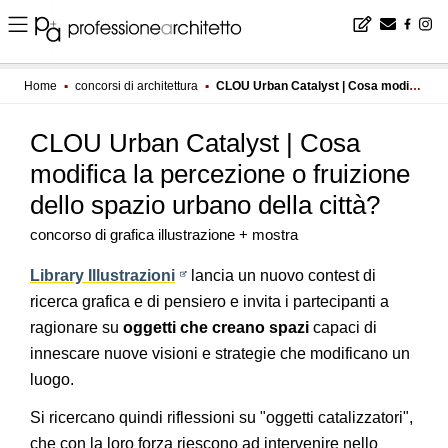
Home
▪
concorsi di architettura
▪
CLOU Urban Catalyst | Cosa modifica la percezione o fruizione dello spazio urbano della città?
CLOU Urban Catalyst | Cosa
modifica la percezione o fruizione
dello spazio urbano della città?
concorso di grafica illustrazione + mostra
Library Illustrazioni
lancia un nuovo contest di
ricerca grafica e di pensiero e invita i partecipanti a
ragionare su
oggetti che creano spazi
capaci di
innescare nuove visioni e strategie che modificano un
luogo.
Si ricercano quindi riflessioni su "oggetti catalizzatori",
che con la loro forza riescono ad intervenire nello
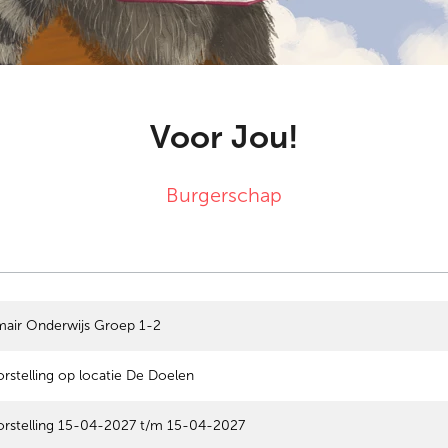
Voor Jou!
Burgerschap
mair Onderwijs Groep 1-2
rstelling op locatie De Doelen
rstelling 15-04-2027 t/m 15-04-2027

...

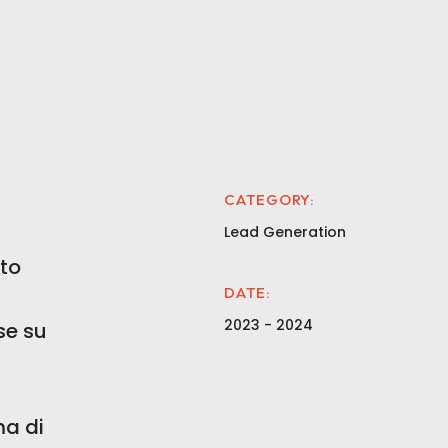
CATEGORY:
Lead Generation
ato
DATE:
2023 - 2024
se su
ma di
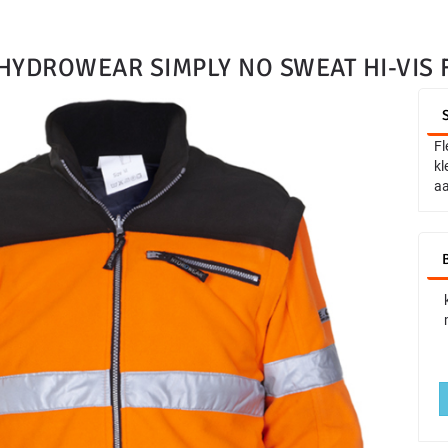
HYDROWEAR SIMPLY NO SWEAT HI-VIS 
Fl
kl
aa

THE TASK:
Leave the pictures out, and transcribe exactly the lines above starting at the one that contains "che con la loro" and ending at the one that contains "rstelling 15-04-2027 t/m 15-04-2027".

YOUR RESPONSE:
che con la loro forza riescono ad intervenire nello
Voor Jou!
Burgerschap
mair Onderwijs Groep 1-2
rstelling op locatie De Doelen
rstelling 15-04-2027 t/m 15-04-2027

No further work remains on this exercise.